Alexandra Cohl is a PR & marketing consultant at her company POD.DRALAND, which centers on amplifying women-hosted podcasts. Her current and past clients include nj.com’s chart-topping true crime podcast Father Wants Us Dead (5M+ downloads & named a Best New Podcast of 2022 by Variety), award-winning indie podcast Immigrantly, Admissible: Shreds of Evidence, Spotify Original You Heard Me Write, Apple featured podcast I Swear on My Mother’s Grave, and more. She writes the newsletter Podcasting by the Moon, which centers women in podcasting news and recommendations. She also works with women podcasters on their PR and marketing efforts in her exclusive membership Broads in Progress and hosts & produces the podcast The Pod Broads: A Podcast About Women in Podcasting. When she isn’t doing all her podcast related things, you can often find her reading fantasy novels, keeping up with her Italian Duolingo streak, and asking her cat, Zuko, “Are you a cute baby?” for the millionth time.
I’m not going to lie. When I first realized I’d be making this list during Women’s History Month, I was a tad bit overwhelmed. There are so many fantastic women-hosted podcasts (and I would know given that I’ve been curating women-hosted podcast recommendations since 2019 and making a conscious decision to ingest as many podcasts hosted by women as humanly possible for even longer than that). The thing about this month is that our focus on women-hosted podcasts should be every month, and so I can’t just pick some and have those be the end all be all recommendations. But, as I was putting it together, I wanted to take the significance of this month into consideration and I started to think about all the ways we relate and connect to history; and all the ways that women’s voices play into that.
Here’s what I landed on: History through a woman’s perspective means many things. It means looking back at historical moments centered on “women’s history” with more detail and thought. It means looking back at pieces of history not necessarily presented as “women’s history” with a renewed perspective and with a woman as the expert voice, guiding the way. It means the serious and the fun. It means unearthing truths we didn’t know existed. It means strengthening our connection to our ancestral past. And, it means the history we are creating now, the ways in which our present intertwines with generations before, and the ways in which women are shifting future history for the better.

What you will do —
Reproduce the entire piece on women-hosted podcasts above, word for word, with no changes.

Items —
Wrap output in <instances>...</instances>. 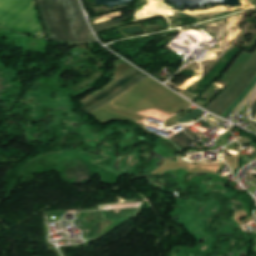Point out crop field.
<instances>
[{"label": "crop field", "mask_w": 256, "mask_h": 256, "mask_svg": "<svg viewBox=\"0 0 256 256\" xmlns=\"http://www.w3.org/2000/svg\"><path fill=\"white\" fill-rule=\"evenodd\" d=\"M149 76H147L146 74L141 75L140 77L134 79L133 81H131L130 83H128L127 85H125L124 87H122L120 90H118L117 92H115L114 94L110 95L109 97L105 98L104 100L100 101L99 103H97L96 105H94L92 108L88 109L87 113H92L93 111L101 108L103 105L109 103L110 101H112L114 98H116L118 95H120L121 93L129 90L130 88H132L133 86H135L137 83H139L140 81H142L143 79L147 78Z\"/></svg>", "instance_id": "ac0d7876"}, {"label": "crop field", "mask_w": 256, "mask_h": 256, "mask_svg": "<svg viewBox=\"0 0 256 256\" xmlns=\"http://www.w3.org/2000/svg\"><path fill=\"white\" fill-rule=\"evenodd\" d=\"M127 18L116 19L114 21H110V22L94 25L92 27H93L95 32L103 31V30H105L107 28L114 27V26L118 25L119 23H121L122 21L126 20Z\"/></svg>", "instance_id": "dd49c442"}, {"label": "crop field", "mask_w": 256, "mask_h": 256, "mask_svg": "<svg viewBox=\"0 0 256 256\" xmlns=\"http://www.w3.org/2000/svg\"><path fill=\"white\" fill-rule=\"evenodd\" d=\"M255 75L256 52L251 57L242 72L235 79V81L221 95H219L213 102H211L206 107V109L221 116L232 105V103L247 89L248 85L255 77Z\"/></svg>", "instance_id": "8a807250"}, {"label": "crop field", "mask_w": 256, "mask_h": 256, "mask_svg": "<svg viewBox=\"0 0 256 256\" xmlns=\"http://www.w3.org/2000/svg\"><path fill=\"white\" fill-rule=\"evenodd\" d=\"M256 91V85L252 89V91L249 93V95L243 100V102L235 109V111H239L245 104L246 102L250 99V97L253 95V93Z\"/></svg>", "instance_id": "d8731c3e"}, {"label": "crop field", "mask_w": 256, "mask_h": 256, "mask_svg": "<svg viewBox=\"0 0 256 256\" xmlns=\"http://www.w3.org/2000/svg\"><path fill=\"white\" fill-rule=\"evenodd\" d=\"M136 70H137V69H136ZM136 70H134V71H132L131 73H129L128 75L124 76L121 80H119L118 82L114 83L113 85H111L110 87H108L107 89H105L104 91L110 89L111 87H113L114 85H116L117 83H119L120 81H122L123 79H125L126 77H128L130 74H132L133 72H135ZM104 91L100 92L99 94H97L96 96H94V97H92L91 99L87 100L86 102L82 103V105L85 104V103H87V102H89V101L92 100L93 98L99 96V95L102 94Z\"/></svg>", "instance_id": "5a996713"}, {"label": "crop field", "mask_w": 256, "mask_h": 256, "mask_svg": "<svg viewBox=\"0 0 256 256\" xmlns=\"http://www.w3.org/2000/svg\"><path fill=\"white\" fill-rule=\"evenodd\" d=\"M251 115H252V119L255 117V115H256V102H255V104L252 106V108H251Z\"/></svg>", "instance_id": "28ad6ade"}, {"label": "crop field", "mask_w": 256, "mask_h": 256, "mask_svg": "<svg viewBox=\"0 0 256 256\" xmlns=\"http://www.w3.org/2000/svg\"><path fill=\"white\" fill-rule=\"evenodd\" d=\"M256 101V96H255V98L252 100V102H251V106L253 105V103ZM250 106V107H251Z\"/></svg>", "instance_id": "22f410ed"}, {"label": "crop field", "mask_w": 256, "mask_h": 256, "mask_svg": "<svg viewBox=\"0 0 256 256\" xmlns=\"http://www.w3.org/2000/svg\"><path fill=\"white\" fill-rule=\"evenodd\" d=\"M135 68L132 67L130 69H128L127 71H125L123 74H121L120 76H118L116 79H114L112 82H110L108 85H106L104 88L100 89L99 91L95 92L94 94L90 95L89 97L85 98L84 100L80 101L83 102L89 98H91L92 96H94L95 94L99 93L100 91H102L103 89L107 88L108 86H110L111 84H113L114 82H116L117 80L121 79L125 74L129 73L130 71L134 70Z\"/></svg>", "instance_id": "e52e79f7"}, {"label": "crop field", "mask_w": 256, "mask_h": 256, "mask_svg": "<svg viewBox=\"0 0 256 256\" xmlns=\"http://www.w3.org/2000/svg\"><path fill=\"white\" fill-rule=\"evenodd\" d=\"M252 121V120H251ZM252 123L254 124V126L256 127V122L252 121Z\"/></svg>", "instance_id": "cbeb9de0"}, {"label": "crop field", "mask_w": 256, "mask_h": 256, "mask_svg": "<svg viewBox=\"0 0 256 256\" xmlns=\"http://www.w3.org/2000/svg\"><path fill=\"white\" fill-rule=\"evenodd\" d=\"M205 118H207L209 121H211L213 124H215V125H217V124H219V123H217L216 121H214L213 119H211L210 117H205Z\"/></svg>", "instance_id": "d1516ede"}, {"label": "crop field", "mask_w": 256, "mask_h": 256, "mask_svg": "<svg viewBox=\"0 0 256 256\" xmlns=\"http://www.w3.org/2000/svg\"><path fill=\"white\" fill-rule=\"evenodd\" d=\"M141 72L140 70L137 71L136 73H134L133 75H131L130 77H128L127 79L123 80L122 82H120L119 84H117L115 87H113L112 89L108 90L107 92L103 93L102 95H100L99 97L95 98L94 100L90 101L89 103H87L86 105L82 106V108L85 110L87 108H89L90 106L94 105L95 103H97L98 101L102 100L103 98L107 97L108 95H110L111 93L115 92L116 90H118L119 88H121L122 86H124L126 83H128L129 81H131L132 79L136 78L138 75H140Z\"/></svg>", "instance_id": "34b2d1b8"}, {"label": "crop field", "mask_w": 256, "mask_h": 256, "mask_svg": "<svg viewBox=\"0 0 256 256\" xmlns=\"http://www.w3.org/2000/svg\"><path fill=\"white\" fill-rule=\"evenodd\" d=\"M256 84V77L253 82L250 84L248 89L234 102V104L222 115V117L226 118L240 103L241 101L248 95L253 86Z\"/></svg>", "instance_id": "412701ff"}, {"label": "crop field", "mask_w": 256, "mask_h": 256, "mask_svg": "<svg viewBox=\"0 0 256 256\" xmlns=\"http://www.w3.org/2000/svg\"><path fill=\"white\" fill-rule=\"evenodd\" d=\"M185 132L192 138H194L195 140L197 138H199L198 136H196L194 133H192L190 130H188L187 128L185 129Z\"/></svg>", "instance_id": "3316defc"}, {"label": "crop field", "mask_w": 256, "mask_h": 256, "mask_svg": "<svg viewBox=\"0 0 256 256\" xmlns=\"http://www.w3.org/2000/svg\"><path fill=\"white\" fill-rule=\"evenodd\" d=\"M173 141H175L177 144H179L181 147H185L188 144L194 142L192 139H190L183 131L175 135L171 138ZM171 140V141H172Z\"/></svg>", "instance_id": "f4fd0767"}]
</instances>
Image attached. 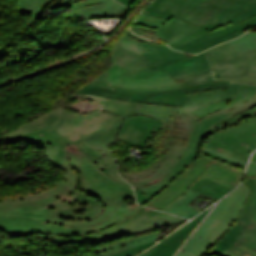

Task output —
Alexandra Cohl is a PR & marketing consultant at her company POD.DRALAND, which centers on amplifying women-hosted podcasts. Her current and past clients include nj.com’s chart-topping true crime podcast Father Wants Us Dead (5M+ downloads & named a Best New Podcast of 2022 by Variety), award-winning indie podcast Immigrantly, Admissible: Shreds of Evidence, Spotify Original You Heard Me Write, Apple featured podcast I Swear on My Mother’s Grave, and more. She writes the newsletter Podcasting by the Moon, which centers women in podcasting news and recommendations. She also works with women podcasters on their PR and marketing efforts in her exclusive membership Broads in Progress and hosts & produces the podcast The Pod Broads: A Podcast About Women in Podcasting. When she isn’t doing all her podcast related things, you can often find her reading fantasy novels, keeping up with her Italian Duolingo streak, and asking her cat, Zuko, “Are you a cute baby?” for the millionth time.
I’m not going to lie. When I first realized I’d be making this list during Women’s History Month, I was a tad bit overwhelmed. There are so many fantastic women-hosted podcasts (and I would know given that I’ve been curating women-hosted podcast recommendations since 2019 and making a conscious decision to ingest as many podcasts hosted by women as humanly possible for even longer than that). The thing about this month is that our focus on women-hosted podcasts should be every month, and so I can’t just pick some and have those be the end all be all recommendations. But, as I was putting it together, I wanted to take the significance of this month into consideration and I started to think about all the ways we relate and connect to history; and all the ways that women’s voices play into that.
Here’s what I landed on: History through a woman’s perspective means many things. It means looking back at historical moments centered on “women’s history” with more detail and thought. It means looking back at pieces of history not necessarily presented as “women’s history” with a renewed perspective and with a woman as the expert voice, guiding the way. It means the serious and the fun. It means unearthing truths we didn’t know existed. It means strengthening our connection to our ancestral past. And, it means the history we are creating now, the ways in which our present intertwines with generations before, and the ways in which women are shifting future history for the better.